Task to complete: Reproduce the passage of the ELB access logging post below word for word, starting with "Ensure your AWS" and going on through "Good Advice!".

There is a slight caveat though - only regions created after 2022 support referencing the logdelivery.elasticloadbalancing... principal. For most regions, you need to provide access to a specific account id for that region that presumably hosts infrastructure for the ELB service. For Sydney (ap-southeast-2) the policy looks like:

{
  "Version": "2012-10-17",
  "Statement": [
    {
      "Effect": "Allow",
      "Principal": {
        "AWS": "arn:aws:iam::783225319266:root"
      },
      "Action": "s3:PutObject",
      "Resource": "s3-bucket-arn/*"
    }
  ]
}

Once the bucket policy is in place, it’s a simple matter of turning on logging for the load balancer and supplying the bucket name.

Despite the relatively simple process there is a flaw with the policies. It’s so easy to setup cross-account logging that in fact any account can now direct their logs to your S3 bucket - assuming they know (or can guess) the name of the bucket. This is known as a Cross-Service Confused Deputy Attack, which is any situation where an attacker can leverage an AWS service to take actions on their behalf which they do not directly have the permissions to perform.

In the case of ELB access logging:

A user creates a bucket in account 111122223333 and attaches one of the above bucket policies to allow the ELB service to write logs to the bucket
An attacker in account 444455556666 has permissions to access the ELB service via their account, but no direct access to the account 111122223333
The attacker confuses the ELB service (the deputy) to write to the bucket in account 111122223333 on their behalf

The AWS docs on Cross-Service Confused Deputy Attack have a helpful diagram of a very similar attack involving delivery of logs to S3 from the Cloudtrail service.

For an example of a particularly nasty AppSync vulnerability that allowed confused deputy attacks see this post from Datadog Labs

In comparison, the confused deputy issue with ELB is minor because the documented ELB policy only allows s3:PutObject. Additionally, the ELB service always logs under the path AWSLogs//... or optionally /AWSLogs//.

There is no clear way that this situation could be leveraged to tamper with a victim account’s existing logs unless the attacker were able to identify a vulnerability in the ELB service (e.g. by abusing the optional prefix somehow). Despite this, the idea of my bucket being writable to any AWS account (even in a limited capacity) is uncomfortable.

The standard mitigation in this situation is to use IAM condition keys, like aws:SourceAccount which enforces that the request “originates” from a particular account. Per AWS docs:

This key provides a uniform mechanism for enforcing cross-service confused deputy control across AWS services. However, not all service integrations require the use of this global condition key. See the documentation of the AWS services you use for more information about service-specific mechanisms for mitigating cross-service confused deputy risks.

I opened a case with AWS Support to clarify whether the aws:SourceAccount condition key was supported for ELB logging - because based on my testing it seemed to work as expected. The support engineer was certain that this condition key would not work, but was eventually able to replicate the behaviour that I saw. Perhaps the condition key is not officially supported by the service?

Support instead suggested updating the targeted Resource to include the ELB added prefix e.g. arn:aws:s3:::s3-bucket-name/AWSLogs/111122223333/*. If another account then tried to configure the bucket as a logging destination it would fail because the bucket path would not match the bucket policy.

While I asked them to put in a request to have the docs updated to include the more restrictive policy, I half expected that it might sit in a backlog for some time. So when I came across the awssecuritychanges.com site earlier this week, I was happy to see the change listed:

Per the updated docs:

Ensure your AWS account ID is always included in the resource path of your Amazon S3 bucket ARN. This ensures only Application Load Balancers from the specified AWS account are able to write access logs to the S3 bucket.

Good Advice!

Entries shown:
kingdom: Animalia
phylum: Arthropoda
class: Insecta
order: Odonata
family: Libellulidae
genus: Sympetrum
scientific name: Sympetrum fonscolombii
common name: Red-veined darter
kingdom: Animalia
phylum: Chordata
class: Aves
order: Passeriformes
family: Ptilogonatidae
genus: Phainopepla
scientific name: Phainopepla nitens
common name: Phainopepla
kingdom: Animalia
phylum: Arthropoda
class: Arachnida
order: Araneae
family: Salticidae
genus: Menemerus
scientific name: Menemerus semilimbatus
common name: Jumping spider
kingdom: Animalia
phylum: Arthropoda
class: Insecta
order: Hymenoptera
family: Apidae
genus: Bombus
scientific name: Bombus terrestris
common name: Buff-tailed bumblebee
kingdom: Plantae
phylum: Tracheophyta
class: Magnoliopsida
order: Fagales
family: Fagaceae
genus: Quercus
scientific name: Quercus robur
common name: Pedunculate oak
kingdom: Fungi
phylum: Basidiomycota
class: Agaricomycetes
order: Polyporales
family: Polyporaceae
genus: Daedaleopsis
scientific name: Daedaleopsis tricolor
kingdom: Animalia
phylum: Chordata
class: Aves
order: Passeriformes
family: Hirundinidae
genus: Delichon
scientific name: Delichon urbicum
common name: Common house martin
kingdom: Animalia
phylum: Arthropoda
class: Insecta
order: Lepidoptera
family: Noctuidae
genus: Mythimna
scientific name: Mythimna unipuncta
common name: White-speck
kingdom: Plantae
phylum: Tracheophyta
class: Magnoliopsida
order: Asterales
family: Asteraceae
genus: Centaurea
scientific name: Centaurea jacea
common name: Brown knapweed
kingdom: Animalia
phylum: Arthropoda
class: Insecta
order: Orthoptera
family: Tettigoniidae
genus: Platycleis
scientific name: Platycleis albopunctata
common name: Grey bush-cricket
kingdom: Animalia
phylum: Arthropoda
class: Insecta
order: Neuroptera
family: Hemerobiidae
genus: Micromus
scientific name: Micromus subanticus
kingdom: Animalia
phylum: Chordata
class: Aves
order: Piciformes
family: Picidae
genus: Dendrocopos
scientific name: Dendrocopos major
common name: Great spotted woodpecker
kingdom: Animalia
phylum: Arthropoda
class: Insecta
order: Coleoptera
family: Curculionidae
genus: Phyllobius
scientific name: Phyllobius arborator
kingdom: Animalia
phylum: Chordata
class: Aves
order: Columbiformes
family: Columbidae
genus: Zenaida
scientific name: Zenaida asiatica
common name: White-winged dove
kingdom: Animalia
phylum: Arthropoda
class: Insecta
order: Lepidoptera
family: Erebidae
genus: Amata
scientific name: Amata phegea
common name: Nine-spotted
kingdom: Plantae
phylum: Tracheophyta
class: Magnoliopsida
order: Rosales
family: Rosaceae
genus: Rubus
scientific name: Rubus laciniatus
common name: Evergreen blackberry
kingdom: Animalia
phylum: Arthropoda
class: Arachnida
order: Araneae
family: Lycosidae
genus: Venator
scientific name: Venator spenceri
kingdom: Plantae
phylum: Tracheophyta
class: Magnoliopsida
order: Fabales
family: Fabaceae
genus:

Answer to this task:
Ensure your AWS account ID is always included in the resource path of your Amazon S3 bucket ARN. This ensures only Application Load Balancers from the specified AWS account are able to write access logs to the S3 bucket.

Good Advice!